Pull each line holding the word "divendres" from the data.

● Stored data
-=-=-

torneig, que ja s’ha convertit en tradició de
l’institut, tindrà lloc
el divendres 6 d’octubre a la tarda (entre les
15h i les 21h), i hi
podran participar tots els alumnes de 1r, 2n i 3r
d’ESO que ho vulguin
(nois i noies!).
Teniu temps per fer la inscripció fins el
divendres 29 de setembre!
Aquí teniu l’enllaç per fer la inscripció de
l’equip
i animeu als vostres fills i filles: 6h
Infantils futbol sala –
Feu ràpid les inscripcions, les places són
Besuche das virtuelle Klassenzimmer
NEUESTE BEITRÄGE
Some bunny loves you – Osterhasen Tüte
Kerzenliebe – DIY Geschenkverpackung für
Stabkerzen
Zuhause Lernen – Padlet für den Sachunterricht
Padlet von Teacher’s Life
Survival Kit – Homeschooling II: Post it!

-=-=-

● Exercise response
el divendres 6 d’octubre a la tarda (entre les
divendres 29 de setembre!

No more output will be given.